Start of Raw data

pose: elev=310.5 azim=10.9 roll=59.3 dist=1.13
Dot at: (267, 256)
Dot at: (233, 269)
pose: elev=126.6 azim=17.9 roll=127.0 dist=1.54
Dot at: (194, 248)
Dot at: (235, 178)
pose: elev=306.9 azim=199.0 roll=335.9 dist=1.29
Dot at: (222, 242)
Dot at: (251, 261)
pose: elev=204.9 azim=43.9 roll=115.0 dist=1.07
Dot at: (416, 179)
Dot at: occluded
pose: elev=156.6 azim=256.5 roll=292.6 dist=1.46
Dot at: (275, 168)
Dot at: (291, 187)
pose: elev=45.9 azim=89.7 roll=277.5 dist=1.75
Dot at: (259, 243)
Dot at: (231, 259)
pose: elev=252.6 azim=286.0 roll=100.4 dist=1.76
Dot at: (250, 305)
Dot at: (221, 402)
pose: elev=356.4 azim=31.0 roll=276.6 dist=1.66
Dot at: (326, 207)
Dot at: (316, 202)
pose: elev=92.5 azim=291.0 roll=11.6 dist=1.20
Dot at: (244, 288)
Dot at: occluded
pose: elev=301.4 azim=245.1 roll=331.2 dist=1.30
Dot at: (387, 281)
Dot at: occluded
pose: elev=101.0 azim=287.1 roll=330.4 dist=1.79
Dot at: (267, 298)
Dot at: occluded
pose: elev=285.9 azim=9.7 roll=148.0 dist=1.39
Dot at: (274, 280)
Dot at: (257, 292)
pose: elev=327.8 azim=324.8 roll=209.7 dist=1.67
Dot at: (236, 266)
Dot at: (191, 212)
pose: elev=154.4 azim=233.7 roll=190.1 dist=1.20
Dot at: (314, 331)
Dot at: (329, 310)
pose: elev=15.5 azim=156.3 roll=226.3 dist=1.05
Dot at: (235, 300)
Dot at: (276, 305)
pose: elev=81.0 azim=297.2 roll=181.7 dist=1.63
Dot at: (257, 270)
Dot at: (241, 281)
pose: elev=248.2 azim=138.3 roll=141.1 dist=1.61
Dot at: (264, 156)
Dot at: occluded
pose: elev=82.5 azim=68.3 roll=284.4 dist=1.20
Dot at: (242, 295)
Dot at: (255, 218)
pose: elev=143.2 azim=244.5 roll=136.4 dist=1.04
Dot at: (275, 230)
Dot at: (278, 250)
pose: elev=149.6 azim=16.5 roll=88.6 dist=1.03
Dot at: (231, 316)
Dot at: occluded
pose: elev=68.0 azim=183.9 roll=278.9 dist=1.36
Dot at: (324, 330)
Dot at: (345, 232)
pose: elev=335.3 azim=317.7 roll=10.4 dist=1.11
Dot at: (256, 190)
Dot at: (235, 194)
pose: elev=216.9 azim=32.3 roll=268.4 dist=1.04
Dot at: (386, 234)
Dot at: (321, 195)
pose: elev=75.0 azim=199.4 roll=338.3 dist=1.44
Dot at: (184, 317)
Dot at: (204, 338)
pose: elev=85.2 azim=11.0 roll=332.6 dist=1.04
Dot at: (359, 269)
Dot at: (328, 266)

End of Raw data

Written exercise - Write out all of the data above again, line for line, with nothing changed.

Result -
pose: elev=310.5 azim=10.9 roll=59.3 dist=1.13
Dot at: (267, 256)
Dot at: (233, 269)
pose: elev=126.6 azim=17.9 roll=127.0 dist=1.54
Dot at: (194, 248)
Dot at: (235, 178)
pose: elev=306.9 azim=199.0 roll=335.9 dist=1.29
Dot at: (222, 242)
Dot at: (251, 261)
pose: elev=204.9 azim=43.9 roll=115.0 dist=1.07
Dot at: (416, 179)
Dot at: occluded
pose: elev=156.6 azim=256.5 roll=292.6 dist=1.46
Dot at: (275, 168)
Dot at: (291, 187)
pose: elev=45.9 azim=89.7 roll=277.5 dist=1.75
Dot at: (259, 243)
Dot at: (231, 259)
pose: elev=252.6 azim=286.0 roll=100.4 dist=1.76
Dot at: (250, 305)
Dot at: (221, 402)
pose: elev=356.4 azim=31.0 roll=276.6 dist=1.66
Dot at: (326, 207)
Dot at: (316, 202)
pose: elev=92.5 azim=291.0 roll=11.6 dist=1.20
Dot at: (244, 288)
Dot at: occluded
pose: elev=301.4 azim=245.1 roll=331.2 dist=1.30
Dot at: (387, 281)
Dot at: occluded
pose: elev=101.0 azim=287.1 roll=330.4 dist=1.79
Dot at: (267, 298)
Dot at: occluded
pose: elev=285.9 azim=9.7 roll=148.0 dist=1.39
Dot at: (274, 280)
Dot at: (257, 292)
pose: elev=327.8 azim=324.8 roll=209.7 dist=1.67
Dot at: (236, 266)
Dot at: (191, 212)
pose: elev=154.4 azim=233.7 roll=190.1 dist=1.20
Dot at: (314, 331)
Dot at: (329, 310)
pose: elev=15.5 azim=156.3 roll=226.3 dist=1.05
Dot at: (235, 300)
Dot at: (276, 305)
pose: elev=81.0 azim=297.2 roll=181.7 dist=1.63
Dot at: (257, 270)
Dot at: (241, 281)
pose: elev=248.2 azim=138.3 roll=141.1 dist=1.61
Dot at: (264, 156)
Dot at: occluded
pose: elev=82.5 azim=68.3 roll=284.4 dist=1.20
Dot at: (242, 295)
Dot at: (255, 218)
pose: elev=143.2 azim=244.5 roll=136.4 dist=1.04
Dot at: (275, 230)
Dot at: (278, 250)
pose: elev=149.6 azim=16.5 roll=88.6 dist=1.03
Dot at: (231, 316)
Dot at: occluded
pose: elev=68.0 azim=183.9 roll=278.9 dist=1.36
Dot at: (324, 330)
Dot at: (345, 232)
pose: elev=335.3 azim=317.7 roll=10.4 dist=1.11
Dot at: (256, 190)
Dot at: (235, 194)
pose: elev=216.9 azim=32.3 roll=268.4 dist=1.04
Dot at: (386, 234)
Dot at: (321, 195)
pose: elev=75.0 azim=199.4 roll=338.3 dist=1.44
Dot at: (184, 317)
Dot at: (204, 338)
pose: elev=85.2 azim=11.0 roll=332.6 dist=1.04
Dot at: (359, 269)
Dot at: (328, 266)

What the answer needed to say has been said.